How Gen Z Is Rewriting Thanksgiving Dinner With Pizza

Traditionally, Thanksgiving has been heralded as a family holiday centered around gorging on turkey, stuffing, cranberry sauce, and all the trimmings. (For some, this can also mean full-on political debates that begin and end with too much bourbon-laden eggnog). While this might have been popular in the past, changes in the world — like in finances, diet, the definition of what family means, and in the way people celebrate — have made this standard scene more and more obsolete.

Though Smithsonian magazine notes that eating turkey has been a custom since the first Thanksgiving in 1621, many people have begun changing the menu and taking the standard main dish, turkey, out of the equation. The Takeout says that younger revelers, particularly those of Gen Z, are using their financially-savvy minds to choose cheaper foods. Instead of loading the table with mashed tubers, green bean casserole, and a roasted bird, a subset of Gen Z have instead purportedly opted to go with pizza on the holiday as a cheap, easy alternative.
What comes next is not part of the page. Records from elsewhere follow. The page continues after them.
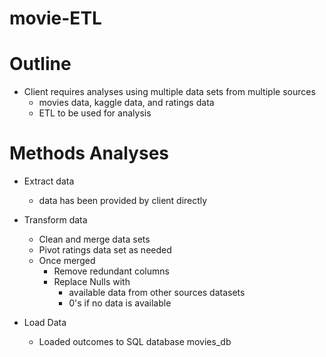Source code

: # movie-ETL 

# Outline
* Client requires analyses using multiple data sets from multiple sources
    * movies data, kaggle data, and ratings data
    * ETL to be used for analysis
    
# Methods Analyses
* Extract data
    * data has been provided by client directly

* Transform data
    * Clean and merge data sets
    * Pivot ratings data set as needed
    * Once merged
        * Remove redundant columns
        * Replace Nulls with
            * available data from other sources datasets
            * 0's if no data is available
* Load Data
    * Loaded outcomes to SQL database movies_db

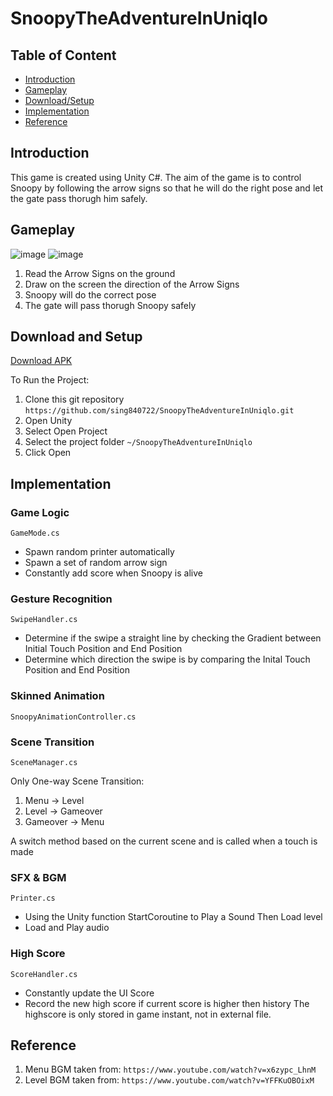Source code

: # SnoopyTheAdventureInUniqlo
## Table of Content
* [Introduction](#introduction)
* [Gameplay](#gameplay)
* [Download/Setup](#download-and-setup)
* [Implementation](#implementation)
* [Reference](#reference)

## Introduction
This game is created using Unity C#. The aim of the game is to control Snoopy by following the arrow signs so that he will do the right pose and let the gate pass thorugh him safely.

## Gameplay
![image](https://user-images.githubusercontent.com/9387781/68892906-ea9eab80-071b-11ea-91b9-a39be4abb5c9.png)
![image](https://user-images.githubusercontent.com/9387781/68905062-cea90300-0737-11ea-9ed3-00e78c37de2e.png)
1. Read the Arrow Signs on the ground
2. Draw on the screen the direction of the Arrow Signs
3. Snoopy will do the correct pose
4. The gate will pass thorugh Snoopy safely

## Download and Setup
[Download APK](https://drive.google.com/open?id=1OlmOLiPiV_8hWz28bV9pCWCmoL3Cf5tO)

To Run the Project: 
1. Clone this git repository ``https://github.com/sing840722/SnoopyTheAdventureInUniqlo.git``
2. Open Unity
3. Select Open Project
4. Select the project folder ``~/SnoopyTheAdventureInUniqlo``
5. Click Open

## Implementation
### Game Logic
`GameMode.cs`
* Spawn random printer automatically
* Spawn a set of random arrow sign
* Constantly add score when Snoopy is alive

### Gesture Recognition
`SwipeHandler.cs`
* Determine if the swipe a straight line by checking the Gradient between Initial Touch Position and End Position
* Determine which direction the swipe is by comparing the Inital Touch Position and End Position

### Skinned Animation
`SnoopyAnimationController.cs`

### Scene Transition
`SceneManager.cs`

Only One-way Scene Transition:
1. Menu -> Level
2. Level -> Gameover
3. Gameover -> Menu

A switch method based on the current scene and is called when a touch is made

### SFX & BGM
`Printer.cs`
* Using the Unity function StartCoroutine to Play a Sound Then Load level
* Load and Play audio

### High Score
`ScoreHandler.cs`
* Constantly update the UI Score
* Record the new high score if current score is higher then history
The highscore is only stored in game instant, not in external file.

## Reference
1. Menu BGM taken from: `https://www.youtube.com/watch?v=x6zypc_LhnM`
2. Level BGM taken from: `https://www.youtube.com/watch?v=YFFKuOBOixM`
One of the major contributing factors to the change in Thanksgiving fare is possibly the rising cost of groceries. A report done by Wells Fargo shows that turkey prices per pound are at an all-time high. Conversely, Wells Fargo's data shows that eating at limited-service restaurants has slowed at a considerable rate — meaning that the margin between both average price points has considerably narrowed. In turn, this has many opting out of the home-cooked meal.

Data shows that Gen Z hosts might be changing up Thanksgiving traditions

In addition to higher turkey prices, the recent Wells Fargo report shows that the price of groceries has risen 9.81% overall, and it might account for a change in the way some people currently celebrate Thanksgiving. According to a survey of 1,000 Americans conducted by Daily Capital, 88% said that they intended to reduce the size of their meals. Around 57% percent said that they would be reducing the number of people attending their Thanksgiving; even then, 52% said they intended to request that anyone attending festivities hosted by respondents bring something to contribute to the meal. 
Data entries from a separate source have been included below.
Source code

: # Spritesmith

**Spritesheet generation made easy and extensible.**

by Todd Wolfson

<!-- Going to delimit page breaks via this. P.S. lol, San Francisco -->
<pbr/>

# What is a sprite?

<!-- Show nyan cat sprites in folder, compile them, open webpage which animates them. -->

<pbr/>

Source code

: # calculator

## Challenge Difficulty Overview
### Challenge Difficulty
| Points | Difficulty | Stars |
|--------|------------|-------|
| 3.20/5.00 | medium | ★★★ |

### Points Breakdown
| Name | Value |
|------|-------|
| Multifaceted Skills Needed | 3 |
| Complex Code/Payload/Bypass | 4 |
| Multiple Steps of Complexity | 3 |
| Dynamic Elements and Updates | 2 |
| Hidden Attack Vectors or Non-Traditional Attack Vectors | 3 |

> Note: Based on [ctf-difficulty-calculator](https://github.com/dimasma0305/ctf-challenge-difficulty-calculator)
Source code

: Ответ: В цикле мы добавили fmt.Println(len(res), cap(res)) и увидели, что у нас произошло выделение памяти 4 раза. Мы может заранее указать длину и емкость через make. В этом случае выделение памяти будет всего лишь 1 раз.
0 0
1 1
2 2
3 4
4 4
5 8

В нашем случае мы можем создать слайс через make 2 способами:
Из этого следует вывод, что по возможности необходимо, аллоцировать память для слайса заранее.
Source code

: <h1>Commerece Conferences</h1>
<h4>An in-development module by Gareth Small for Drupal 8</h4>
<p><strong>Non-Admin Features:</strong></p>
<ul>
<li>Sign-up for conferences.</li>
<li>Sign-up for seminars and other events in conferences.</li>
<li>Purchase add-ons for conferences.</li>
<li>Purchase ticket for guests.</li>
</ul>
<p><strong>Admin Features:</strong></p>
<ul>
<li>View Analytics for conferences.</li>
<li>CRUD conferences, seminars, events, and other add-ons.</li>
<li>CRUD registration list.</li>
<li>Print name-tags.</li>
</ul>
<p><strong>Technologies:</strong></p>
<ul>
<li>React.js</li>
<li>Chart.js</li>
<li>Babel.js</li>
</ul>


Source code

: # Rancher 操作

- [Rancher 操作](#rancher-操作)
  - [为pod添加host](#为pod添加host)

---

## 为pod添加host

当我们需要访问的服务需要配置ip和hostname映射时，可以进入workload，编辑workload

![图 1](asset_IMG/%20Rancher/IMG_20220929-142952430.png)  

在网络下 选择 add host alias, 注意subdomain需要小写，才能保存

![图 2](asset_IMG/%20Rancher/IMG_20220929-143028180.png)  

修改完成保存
Among those surveyed, Gen Z-ers were also more likely to request that guests come bearing gifts: 75% asked that their guests bring some type of alcohol, while 46% asked that attendees bring dessert. Aside from that, some respondents look like they're opting to go a different route entirely. Indeed, many of the younger crowd also claimed they would be skipping the holiday altogether, with a full 32% of the Gen Z respondents planning to avoid Thanksgiving wholesale.